If the Government gets its way, the switchover to digital radio will happen in 2015 and there'll be a clampdown on illegal filesharing.
New legislation outlined in the Queen's Speech today is the Labour Government's last chance to implement the changes before a General Election next year.
Plans for tackling illegal filesharing involve a two-stage process. Initially the Government will attempt to educate consumers, and those identified as downloading illegal content will be sent letters asking them to stop.
If that fails, technical measures including powers to disconnect persistent pirates will be introduced in the spring of 2011.
More after the break
The Digital Economy Bill will also include a simplification of the UK's complex copyright laws, making it easier for people to use images on the internet without having to get permission, and tougher laws to stop children getting hold of violent video games.

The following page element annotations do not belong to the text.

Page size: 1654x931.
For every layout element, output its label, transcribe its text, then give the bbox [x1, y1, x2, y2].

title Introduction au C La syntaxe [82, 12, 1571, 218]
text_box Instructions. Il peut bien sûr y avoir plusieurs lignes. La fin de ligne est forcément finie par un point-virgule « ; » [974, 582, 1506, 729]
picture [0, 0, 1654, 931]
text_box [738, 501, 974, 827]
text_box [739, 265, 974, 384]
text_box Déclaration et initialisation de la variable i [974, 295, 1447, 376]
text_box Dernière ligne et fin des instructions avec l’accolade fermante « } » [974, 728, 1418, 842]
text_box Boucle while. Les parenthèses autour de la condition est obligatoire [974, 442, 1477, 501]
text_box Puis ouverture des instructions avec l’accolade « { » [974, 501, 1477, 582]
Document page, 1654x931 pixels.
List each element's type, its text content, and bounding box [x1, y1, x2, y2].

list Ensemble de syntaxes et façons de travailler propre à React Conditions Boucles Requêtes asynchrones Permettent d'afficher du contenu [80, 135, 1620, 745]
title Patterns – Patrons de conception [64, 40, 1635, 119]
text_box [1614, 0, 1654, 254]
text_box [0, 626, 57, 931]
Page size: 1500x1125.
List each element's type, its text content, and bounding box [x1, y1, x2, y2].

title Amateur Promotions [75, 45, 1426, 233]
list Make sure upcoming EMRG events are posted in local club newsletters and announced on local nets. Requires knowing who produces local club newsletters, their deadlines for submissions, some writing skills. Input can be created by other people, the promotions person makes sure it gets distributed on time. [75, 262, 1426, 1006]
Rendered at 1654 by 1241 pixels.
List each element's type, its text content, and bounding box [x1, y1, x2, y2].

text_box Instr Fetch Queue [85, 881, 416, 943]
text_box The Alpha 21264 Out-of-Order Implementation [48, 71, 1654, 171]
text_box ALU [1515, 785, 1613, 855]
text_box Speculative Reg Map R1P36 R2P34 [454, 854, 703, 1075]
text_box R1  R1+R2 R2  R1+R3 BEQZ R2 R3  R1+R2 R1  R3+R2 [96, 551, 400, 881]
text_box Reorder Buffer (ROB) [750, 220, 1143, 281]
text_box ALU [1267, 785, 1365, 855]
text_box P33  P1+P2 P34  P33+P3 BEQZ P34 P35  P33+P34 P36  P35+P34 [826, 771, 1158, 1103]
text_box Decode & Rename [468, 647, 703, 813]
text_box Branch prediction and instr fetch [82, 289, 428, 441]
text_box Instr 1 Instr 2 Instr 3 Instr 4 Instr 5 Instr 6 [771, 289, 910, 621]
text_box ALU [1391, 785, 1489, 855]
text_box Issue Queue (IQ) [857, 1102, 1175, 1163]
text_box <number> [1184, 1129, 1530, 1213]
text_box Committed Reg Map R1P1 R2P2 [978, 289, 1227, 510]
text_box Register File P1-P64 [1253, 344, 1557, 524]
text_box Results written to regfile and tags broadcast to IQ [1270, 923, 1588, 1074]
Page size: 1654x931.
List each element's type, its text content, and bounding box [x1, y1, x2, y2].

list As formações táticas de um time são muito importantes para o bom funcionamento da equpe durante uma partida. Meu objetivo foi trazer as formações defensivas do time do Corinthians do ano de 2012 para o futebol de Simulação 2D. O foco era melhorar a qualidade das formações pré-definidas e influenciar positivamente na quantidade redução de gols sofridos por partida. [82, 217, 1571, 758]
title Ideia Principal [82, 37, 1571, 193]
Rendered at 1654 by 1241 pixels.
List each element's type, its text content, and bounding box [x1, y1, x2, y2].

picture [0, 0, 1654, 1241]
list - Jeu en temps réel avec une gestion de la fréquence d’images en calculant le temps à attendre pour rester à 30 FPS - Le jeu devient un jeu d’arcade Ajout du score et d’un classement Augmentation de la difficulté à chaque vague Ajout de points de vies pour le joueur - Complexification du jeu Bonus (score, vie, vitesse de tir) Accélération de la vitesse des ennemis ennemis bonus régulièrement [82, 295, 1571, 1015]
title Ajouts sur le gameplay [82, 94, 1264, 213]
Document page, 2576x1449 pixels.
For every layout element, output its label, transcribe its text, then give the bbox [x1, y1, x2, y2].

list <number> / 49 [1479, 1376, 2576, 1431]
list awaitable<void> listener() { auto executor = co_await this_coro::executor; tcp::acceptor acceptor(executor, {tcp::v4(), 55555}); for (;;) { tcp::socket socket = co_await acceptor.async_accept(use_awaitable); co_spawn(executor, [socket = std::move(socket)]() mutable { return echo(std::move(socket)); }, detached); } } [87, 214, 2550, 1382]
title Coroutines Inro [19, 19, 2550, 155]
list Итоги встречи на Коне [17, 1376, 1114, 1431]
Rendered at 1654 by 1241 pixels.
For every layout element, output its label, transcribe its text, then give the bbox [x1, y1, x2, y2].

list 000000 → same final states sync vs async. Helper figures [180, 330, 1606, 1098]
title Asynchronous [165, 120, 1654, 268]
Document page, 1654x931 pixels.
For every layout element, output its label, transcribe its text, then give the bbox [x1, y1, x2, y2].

"My Government will introduce a bill to ensure communications infrastructure that is fit for the digital age, supports future economic growth, delivers competitive communications and enhances public service broadcasting," the Queen said in her speech.
The Digital Economy Bill is due to be announced in Parliament tomorrow, with full details published on Friday.
Some of the flagship initiatives in Lord Carter's Digital Britain report are not in the bill because they require new tax measures to be introduced.
So the much talked about broadband tax is not included and will be launched as part of the Finance Bill next year.
Nor is there any mention of the plan to introduce a minimum 2 megabits per second broadband across the UK by 2012.